Aurean crut voir la lumière de la reine vaciller légèrement à cette perspective. Depuis les révélations de Kina, il avait parfois l'impression de vivre un mauvais rêve.

« Aurean... »

La main de la Reine, celle qui demeurait à nu, se posa doucement sur son épaule :

« Nous savons tous à quelle épreuve tu as échappé, déclara-t-elle d'une voix chargée de compassion, et combien tu es toujours affecté. Si les choses devaient tourner mal… Il te faudra être plus fort encore que les autres Gardiens ! »
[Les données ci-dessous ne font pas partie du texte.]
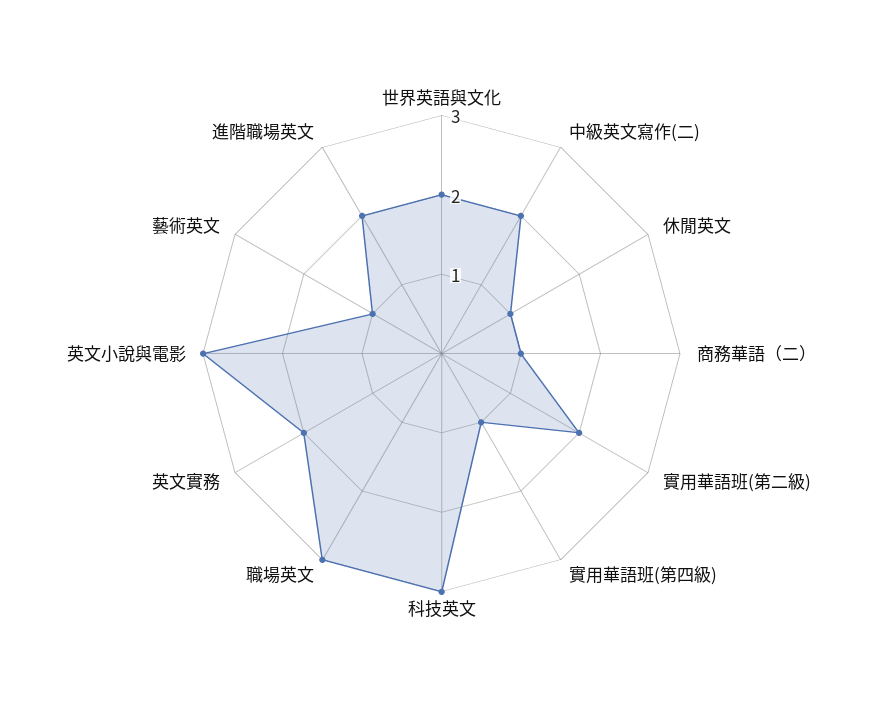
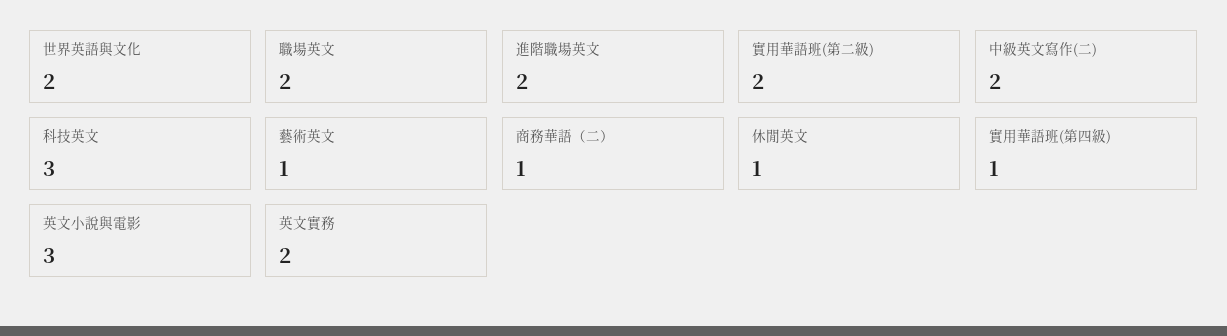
職場英文: 3 -> 2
Le regard de ses yeux d'argent liquide sembla plonger au plus profond de lui, comme pour le sonder, tout en le rassurant d'une façon qu'il ne parvenait pas totalement à cerner. La souveraine en savait-elle plus long qu’elle voulait bien l'avouer sur ce qui menaçait Ersatria ? Se doutait-elle de l'amnésie qui le frappait ? Le gardien d'Or brûlait de lui poser la question, mais il ne lui appartenait pas de prendre une telle initiative. Il se contenta de s'incliner respectueusement, en murmura quelques paroles de remerciements.